Sandra Lee. He calls her “the frightening hell spawn of Kathie Lee
and Betty Crocker” who “seems on a mission to kill her fans, one
meal at a time.” According to Bourdain, network cash cow Rachael
Ray is “selling us satisfaction, the smug reassurance that
mediocrity is quite enough.”
And on the topic of Food Network
programming in general, Bourdain calls it “a calculated break with
the idea of the celebrity chef as a seasoned professional and a move
toward an entirely new definition: a personality with a sauté pan.”

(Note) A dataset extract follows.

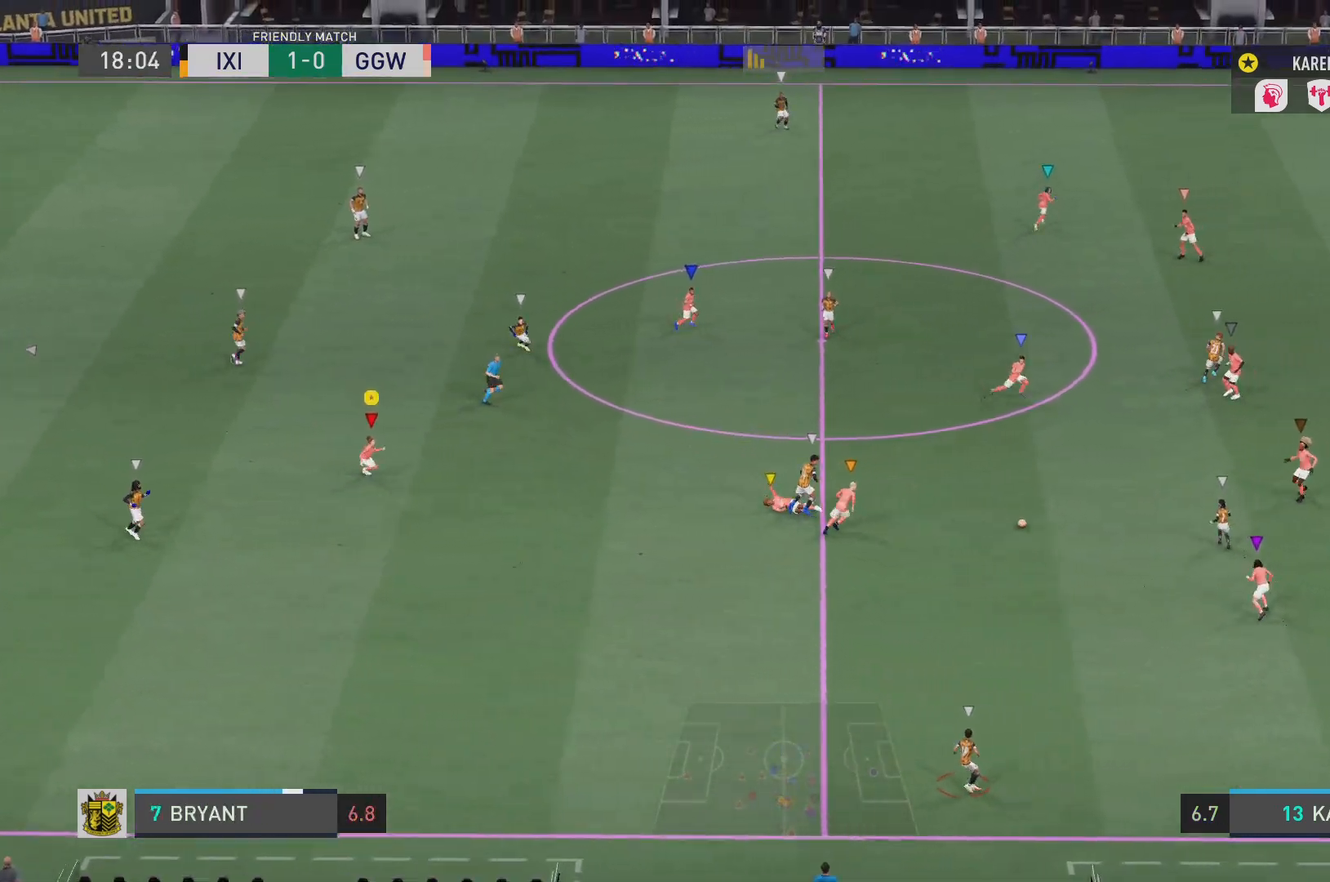
{"buttons": [], "left_stick": "center", "right_stick": "center", "events": [[100, "left_stick", "center"]]}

In his best-selling book, “Medium Raw,” he expands on his
feelings. “With every critical outrage — the humiliating,
painful-to-watch Food Network Awards, the clumsily rigged-looking
Next Food Network Star, the cheesily cheap-jack production values of
Next Iron Chef America — every obviously, half-assed knock-off they
slapped on the air would go on to ring up sky-high ratings and an
ever-larger audience of cherished males twenty-two to thirty-six (or
whatever that prime car-buying demographic is.)”
Food Network doesn't need to
manufacture new “stars” through, as Anthony said, “a clumsily
rigged-looking” glorified game show. That's not how they found
their “old” stars. Emeril, Mario, Bobby, Giada and the rest never
had to jump through hoops. They cooked their
way to celebrity; and that's what they should be doing now. Never
mind the “next” Food Network “Star.” Give us back the
previous Food Network stars and just let them cook.
Finally an intelligent assessment of the Food Network! I only disagree in three areas: Giada (Ms T & T--one T is for teeth) is neither pretty nor a good cook; Alton, where he was once at least informative, if irritatingly goofy, is now a mean clown; and the ever-cheesy Lenny McNabb is not a true cowboy cook in the sense of say, Keith Rawlins. Oh, well, at least I found an excellent Italian food blog!